I am currently studying integral domains and see that if $ab = ac$ and $a \neq 0$, then we have $b = c$. I was wondering whether the same is true for three nonzero subsets $I, J, K$ of an integral domain $R$, namely, if $I, J, K$ be three nonzero subsets of an integral domain $R$ such that none of them are equal with $R$ and contains $1$ and satisfies $IJ = IK$, then does this imply that $J = K$? (For nonempty subsets $A, B$ of $R$, we mean $AB = \{ab \mid a \in A \text{ and } b \in B\}$).

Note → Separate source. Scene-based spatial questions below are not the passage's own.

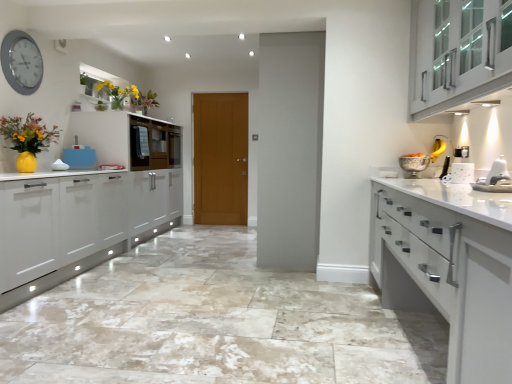
Question: From a real-world perspective, relative to white glossy cabinet at upper right, the second cabinetry when ordered from back to front, is white glossy cabinet at right, arranged as the third cabinetry when viewed from the back, vertically above or below?

Choices:
 (A) above
 (B) below

Answer: (B)

Question: Would you say white glossy cabinet at right, marked as the 1th cabinetry in a front-to-back arrangement, is to the left or to the right of white glossy cabinet at upper right, which is the second cabinetry from front to back, in the picture?

Choices:
 (A) right
 (B) left

Answer: (B)

Question: Based on their relative distances, which object is nearer to the matte glass vase at upper left, the first floral arrangement when ordered from back to front?

Choices:
 (A) matte yellow vase at left, which is the second floral arrangement from top to bottom
 (B) marble tile floor at center
 (C) white glossy microwave at upper left, placed as the 1th cabinetry when sorted from back to front
 (D) wooden door at center
 (E) white plastic toaster at right

Answer: (C)

Question: Which object is positioned farthest from the silver metallic clock at upper left?

Choices:
 (A) white glossy cabinet at right, arranged as the third cabinetry when viewed from the back
 (B) matte yellow vase at left, the 1th floral arrangement viewed from the left
 (C) white glossy microwave at upper left, which is counted as the 1th cabinetry, starting from the left
 (D) wooden door at center
 (E) white plastic toaster at right

Answer: (E)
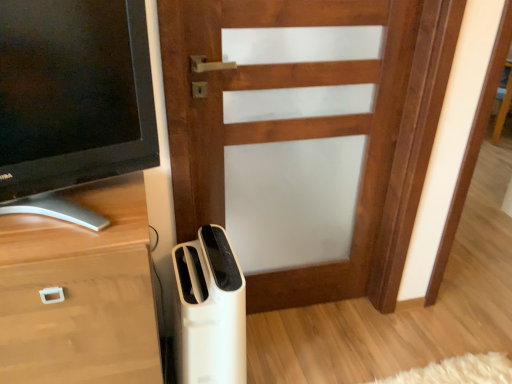
Question: Is white plastic air purifier at lower center situated inside wooden chest of drawers at lower left or outside?

Choices:
 (A) outside
 (B) inside

Answer: (A)

Question: Is white plastic air purifier at lower center in front of or behind wooden chest of drawers at lower left in the image?

Choices:
 (A) behind
 (B) front

Answer: (A)

Question: Which object is the closest to the matte black tv at left?

Choices:
 (A) wooden chest of drawers at lower left
 (B) white plastic air purifier at lower center
 (C) wooden door at center

Answer: (A)

Question: Estimate the real-world distances between objects in this image. Which object is closer to the wooden door at center?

Also, if the answer is not affirmative, then what kind of domains satisfy this cancellative property about subsets?

Answer 1

The real numbers are a field, and therefore an integral domain, and yet $$ (0,\infty)\cdot (1,\infty)=(0,\infty)\cdot (0,\infty)=(0,\infty) \, . $$ In fact, any integral domain $R$ which satisfies the desired property is isomorphic to $\mathbb Z/2\mathbb Z$. The proof is simple: since $$ \left(R\setminus\{0\}\right)\cdot \left(R\setminus \{0\}\right)=\left(R\setminus\{0\}\right)\cdot \{1\}=R\setminus\{0\} \, , $$ it follows that $R\setminus \{0\}=\{1\}$, so $R=\{0,1\}$. Since $1\neq0$ in an integral domain, $R$ has two elements, and any ring with two elements is isomorphic to $\mathbb Z/2\mathbb Z$. (Note that we also implicitly used the fact that $1\neq0$ to conclude that $R\setminus\{0\}$ contains $1$ when we were doing the above calculation.)

Even in $\mathbb Z/2\mathbb Z$, we have $\{0\}\cdot\{0\}=\{0\}\cdot \{1\}$, but I understand from your question that this is okay.

Answer 2

We should definitely not expect this cancellation property of set multiplication. It's not even true in the real numbers: take for example $J=\{1\}$ and $K=\{-1,1\}$ and $I=[-7,7]$ (or any set that's symmetric with respect to the origin).